Leave every picture out, and retype all the remaining records exactly.

START The data

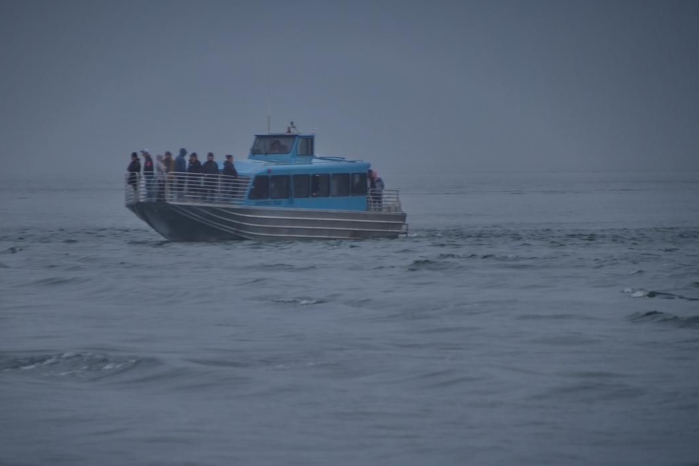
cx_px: 306
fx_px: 7164
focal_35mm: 369
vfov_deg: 3.7
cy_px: 254
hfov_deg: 5.6
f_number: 5.6
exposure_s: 1/640
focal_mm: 300
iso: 125
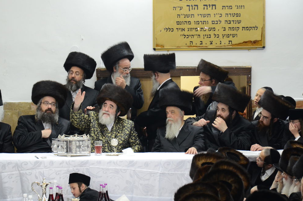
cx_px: 118
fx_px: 1871
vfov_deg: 6.1
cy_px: 100
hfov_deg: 9.3
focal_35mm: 223
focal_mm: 105
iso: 1250
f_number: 5.6
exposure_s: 1/30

END The data

* **Response area**:
cx_px: 306
fx_px: 7164
focal_35mm: 369
vfov_deg: 3.7
cy_px: 254
hfov_deg: 5.6
f_number: 5.6
exposure_s: 1/640
focal_mm: 300
iso: 125
cx_px: 118
fx_px: 1871
vfov_deg: 6.1
cy_px: 100
hfov_deg: 9.3
focal_35mm: 223
focal_mm: 105
iso: 1250
f_number: 5.6
exposure_s: 1/30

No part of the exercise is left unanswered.